Geospatial Modeling of the Drivers of Land Surface Temperature in Salyan District: Application of GWR

Abstract

Land Surface Temperature (LST) is an important component of surface energy balance, microclimate
modulation, hydrological cycles, vegetation productivity, and human wellbeing. Thus, a spatial knowledge of
its variation and drivers is essential in mountainous country like Nepal, where topographic complexity and heterogeneous land use create strong thermal contrasts. This paper explored the geospatial determinants of LST in Salyan District, Nepal, using Geographically Weighted Regression (GWR).

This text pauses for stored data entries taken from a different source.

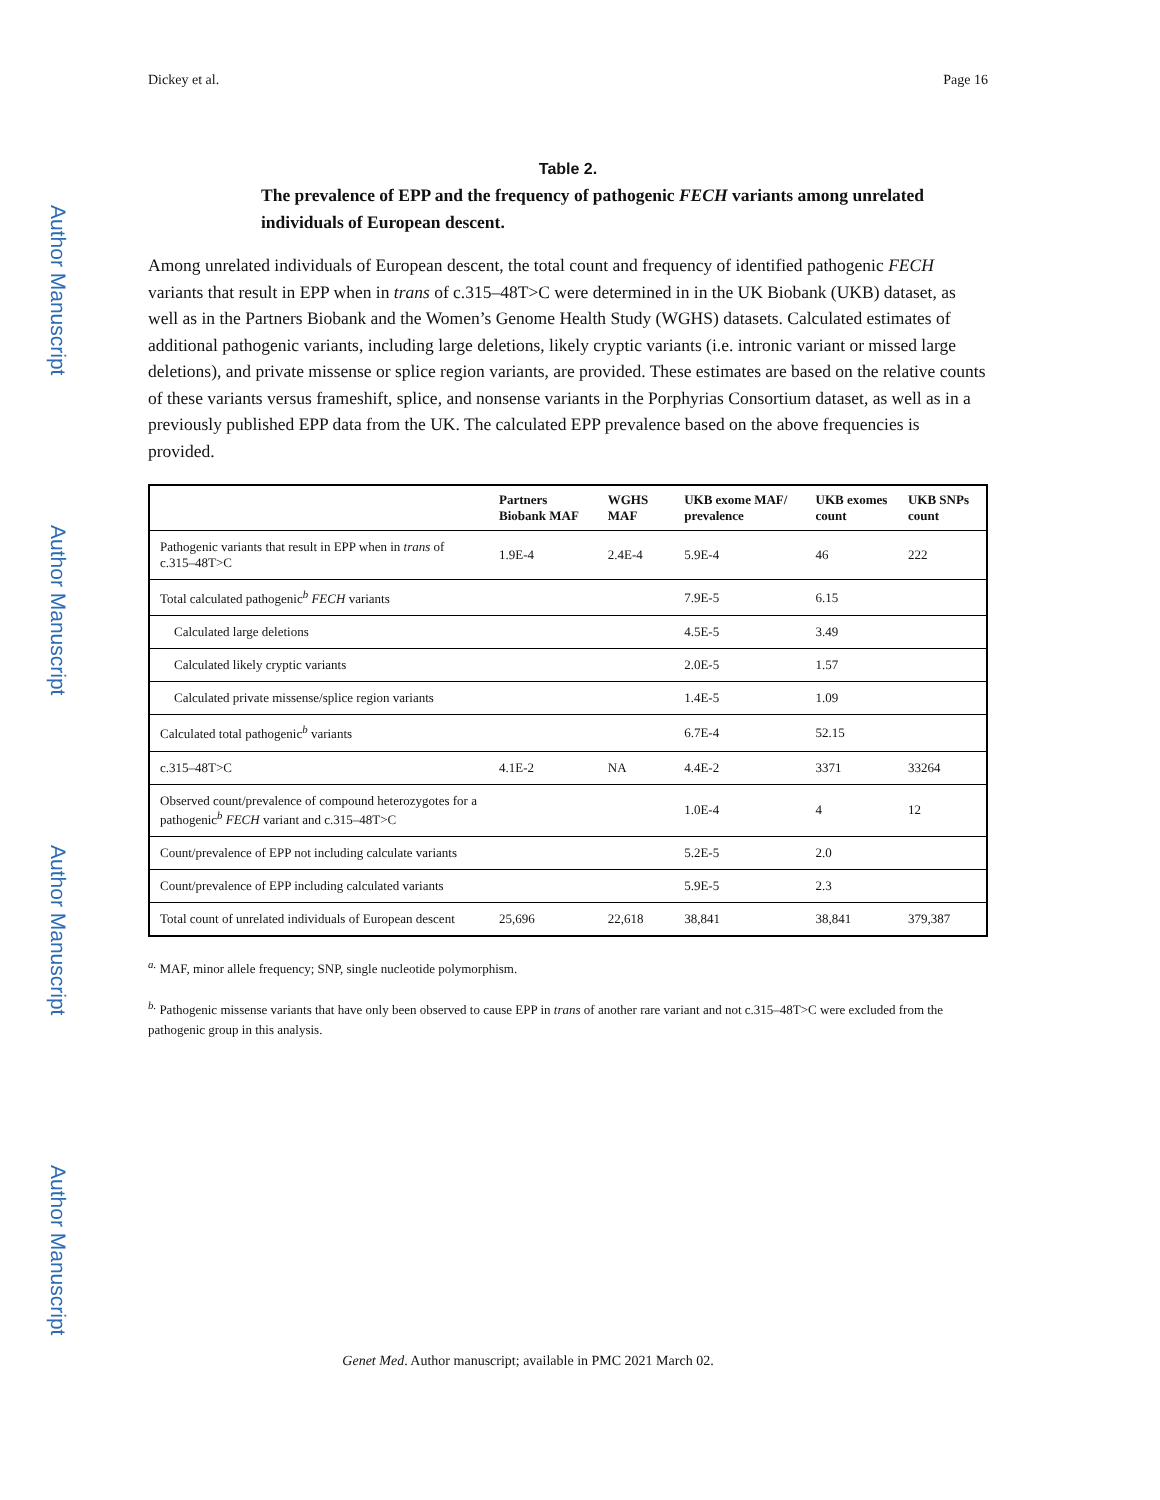Author Manuscript
Author Manuscript
Author Manuscript
Author Manuscript
Dickey et al. Page 16
Table 2.
The prevalence of EPP and the frequency of pathogenic FECH variants among unrelated individuals of European descent.
Among unrelated individuals of European descent, the total count and frequency of identified pathogenic FECH variants that result in EPP when in trans of c.315–48T>C were determined in in the UK Biobank (UKB) dataset, as well as in the Partners Biobank and the Women’s Genome Health Study (WGHS) datasets. Calculated estimates of additional pathogenic variants, including large deletions, likely cryptic variants (i.e. intronic variant or missed large deletions), and private missense or splice region variants, are provided. These estimates are based on the relative counts of these variants versus frameshift, splice, and nonsense variants in the Porphyrias Consortium dataset, as well as in a previously published EPP data from the UK. The calculated EPP prevalence based on the above frequencies is provided.
| | Partners Biobank MAF | WGHS MAF | UKB exome MAF/ prevalence | UKB exomes count | UKB SNPs count |
| --- | --- | --- | --- | --- | --- |
| Pathogenic variants that result in EPP when in trans of c.315–48T>C | 1.9E-4 | 2.4E-4 | 5.9E-4 | 46 | 222 |
| Total calculated pathogenic<sup>b</sup> FECH variants | | | 7.9E-5 | 6.15 | |
| Calculated large deletions | | | 4.5E-5 | 3.49 | |
| Calculated likely cryptic variants | | | 2.0E-5 | 1.57 | |
| Calculated private missense/splice region variants | | | 1.4E-5 | 1.09 | |
| Calculated total pathogenic<sup>b</sup> variants | | | 6.7E-4 | 52.15 | |
| c.315–48T>C | 4.1E-2 | NA | 4.4E-2 | 3371 | 33264 |
| Observed count/prevalence of compound heterozygotes for a pathogenic<sup>b</sup> FECH variant and c.315–48T>C | | | 1.0E-4 | 4 | 12 |
| Count/prevalence of EPP not including calculate variants | | | 5.2E-5 | 2.0 | |
| Count/prevalence of EPP including calculated variants | | | 5.9E-5 | 2.3 | |
| Total count of unrelated individuals of European descent | 25,696 | 22,618 | 38,841 | 38,841 | 379,387 |
<sup>a.</sup> MAF, minor allele frequency; SNP, single nucleotide polymorphism.
<sup>b.</sup> Pathogenic missense variants that have only been observed to cause EPP in trans of another rare variant and not c.315–48T>C were excluded from the pathogenic group in this analysis.
Genet Med. Author manuscript; available in PMC 2021 March 02.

The dependent variable of the study, LST, was exported from the MODIS through Google Earth Engine platform, while elevation, slope, solar radiation, and proximity to streams were derived from SRTM DEM. Building point density was extracted from OpenStreetMap. The results showed that the GWR substantially enhanced the explanation of spatial heterogeneity, with R² = 0.939 and Adjusted R² = 0.915, outperforming global regression models. Moran's I Spatial residual analysis (Index=0.092, Z=2.98, p=0.0028) also indicated a statistically significant clustering but within an acceptable level for spatial factors, and radiation dynamics on LST, and it shows the applicability of GWR for climate-sensitive planning and resource management in Nepal's mid-hill districts.